Sending Australia to the front of the line for central bank digital currency (CBDC) adoption, the Reserve Bank of Australia (RBA) has released a detailed outline of a pilot project for the eAUD, set to finish up midway through next year.
According to the white paper published this week, there isn’t a firm commitment to issue a CBDC, however the RBA has invited members of the the financial industry to provide “ongoing research”.
The key objectives from this industry participation are to “identify and understand innovative business models, use cases, benefits, risks and operational models for CBDC in Australia.” The trial period is expected to end in the beginning of next year with results to be published in mid-2023, according to the document.
The report’s timeline states that a report on the findings of the pilot program will be published midway through 2023.
Interestingly, the eAUD will be constructed on an Ethereum-based (ERC-20) model, which Finder co-founder Fred Schebesta says is a positive sign for the Ethereum network.
“The RBA has indicated their confidence in the Ethereum platform by looking to run their token on a private version (ERC-20),” he said.
Additionally, the paper outlines that the RBA will be responsible for “minting, issuing, redeeming and burning eAUD” however, the RBA spelled out that participants in the pilot program will: “bear their own costs for the conception, design, development, implementation and piloting of use cases.”
Schebesta also drew contention with the limited scope of the pilot program, claiming that cross-border payments would be a better use case.
“Only having Australian entities and residents in the pilot will limit its use cases and value to consumers. International settlement is probably one of the best use cases,” he said.
A CBDC is a “fascinating development” for Australia
In an interview with The Chainsaw, financial regulatory specialist Liam Hennessy, partner at Gadens contrasted Schebesta’s claims by praising the “limited” nature of the RBA’s testing framework:
“It’s a very limited pilot, as such, the program by the RBA is a really fantastic step forward.”
Outlining the potential use cases, Hennessey acknowledges that because of Australia’s geography and “various other socioeconomic factors”, many Aussies are left financially under-serviced or entirely unbanked. To that point, Hennessy says that a CBDC will help kickstart financial inclusion for those Australians living in remote, or largely cut-off communities.
“I think that the use case for financial inclusion in Australia is a really wonderful one, particularly for people in remote communities, and those living in Indigenous communities as well. [A CBDC] can give people who don’t have banking access or who have limited assets, access to banking services as a means of financial inclusion,” he said.
For Hennessey, the next most significant feature of a CBDC will be its ability to streamline payments.
“CBDCs are much cheaper to operate than our existing payments infrastructure. There’s a nonprofit nature of the RBA, so you’re not going to be paying for all the payments infrastructure that currently exists. So giving access to CBDCs, for people who want to access and use the payments infrastructure, is a really good one,” he said.

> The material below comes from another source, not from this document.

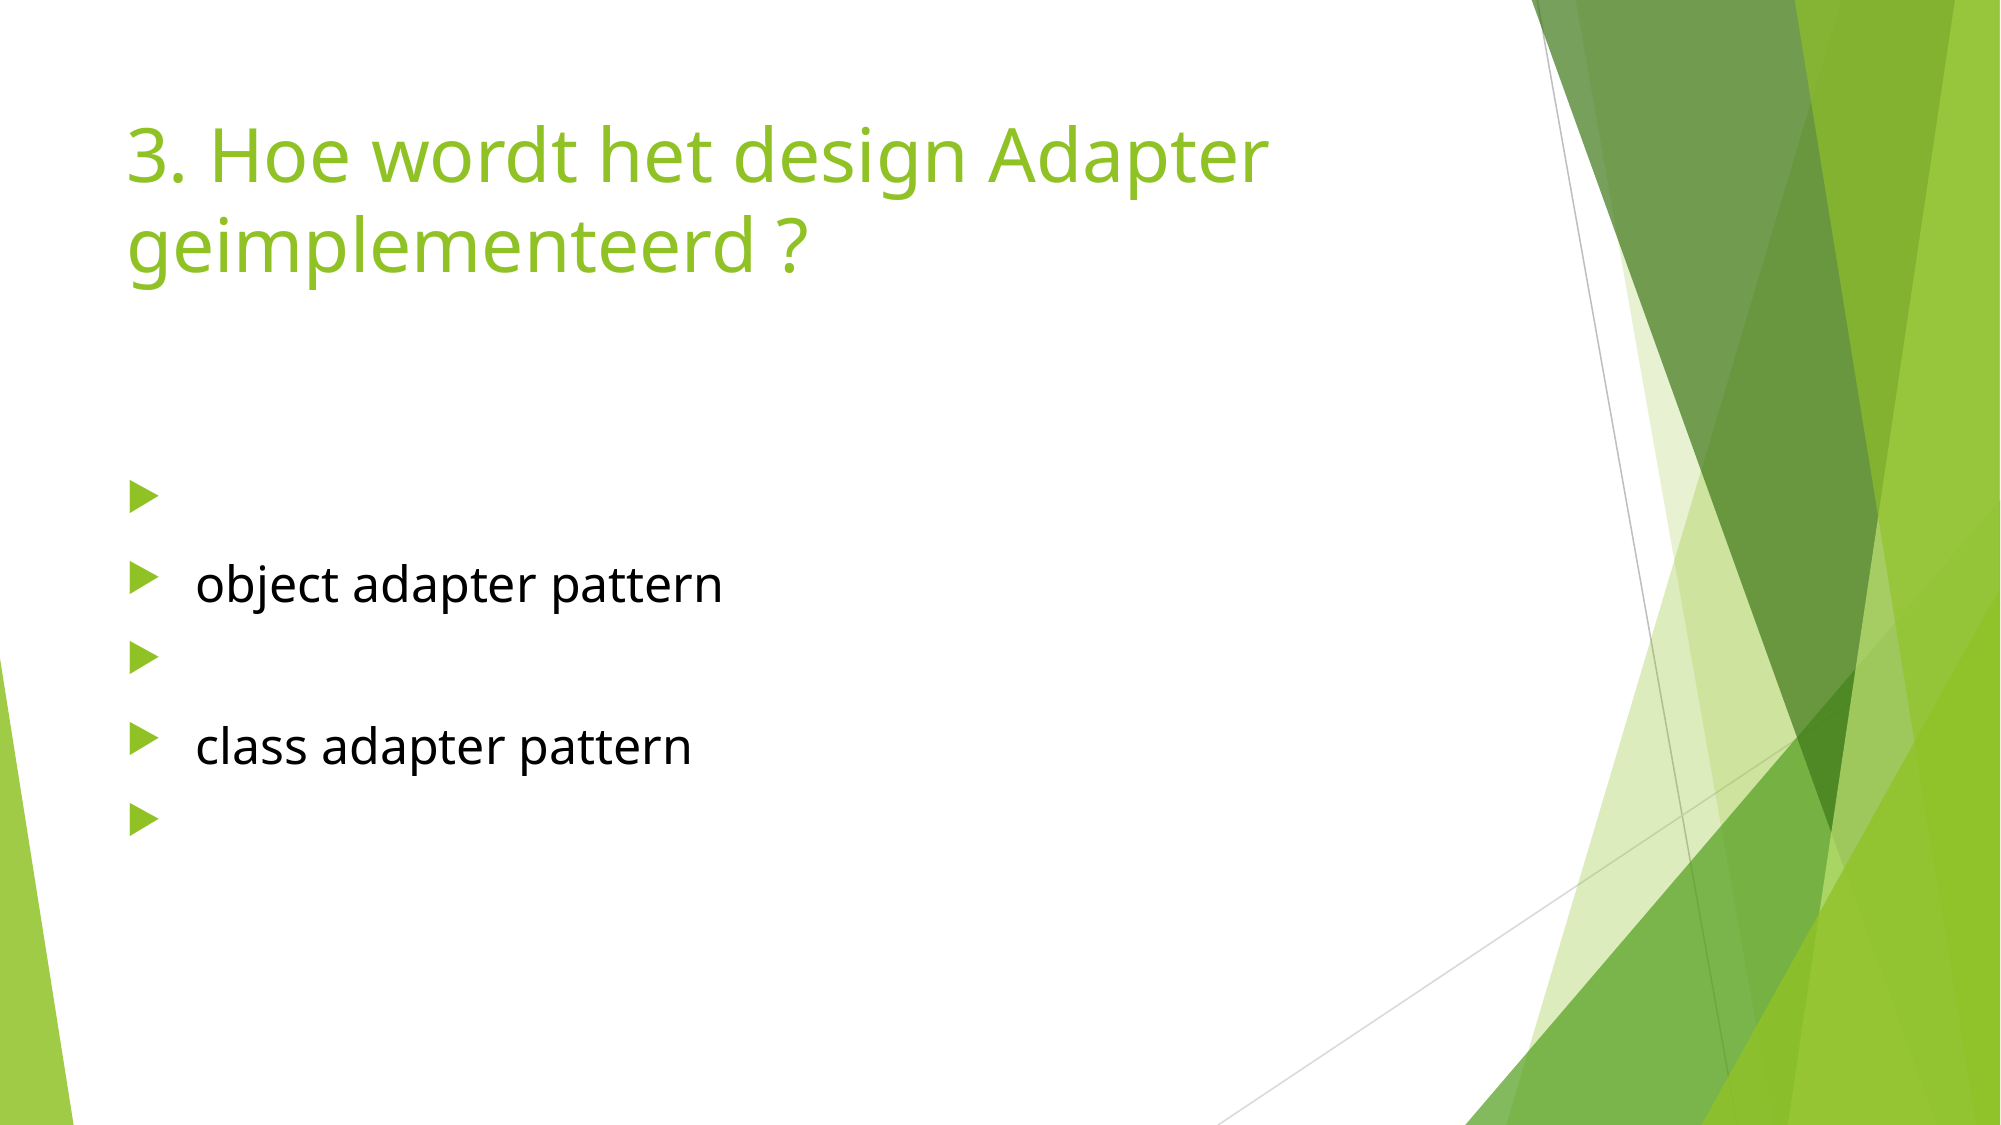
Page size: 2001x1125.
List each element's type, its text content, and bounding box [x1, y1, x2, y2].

The implementation of CBDC is not without its challenges, adds Hennessey, saying that once the RBA takes the “big four, high street banks” out of the equation and allows the Reserve Bank to “directly interact with people”, a multitude of both market opportunities and threats opens up.
But what about privacy?
One of the most common criticisms of CBDCs emerges from the issue of privacy, as the concept of a government-controlled currency often strikes a chord with the anonymity & privacy focused tenets of blockchain advocates.
Speaking to this, Hennessey argued that CBDCs are designed for distinct purposes and in this sense, blockchain technology is being used in a fundamentally different way.
“I think if you’re dealing with CBDCs, you know, it’s not decentralised, like it would be in ‘pure crypto’. It’s obviously a centralised currency so you’re just not going to have the same privacy,” he said.
“I don’t really have any privacy concerns in terms of the CBDC. The RBA will be protecting those transactions from a privacy point,” he added.
Other countries around the world have also started experimenting with CBDCs. Most recently, Norway released the open-source version of its code for the country’s CBDC which it revealed will be built on the Ethereum network.
The Reserve Bank of India began talks with domestic fintech companies and state-run banks concerning its own CBDC trial program. Meanwhile, Nigeria kicked off a conversation with Binance about implementing a ‘crypto-friendly zone’. A few weeks earlier, the country’s CBDC, eNaira entered phase two of its deployment program.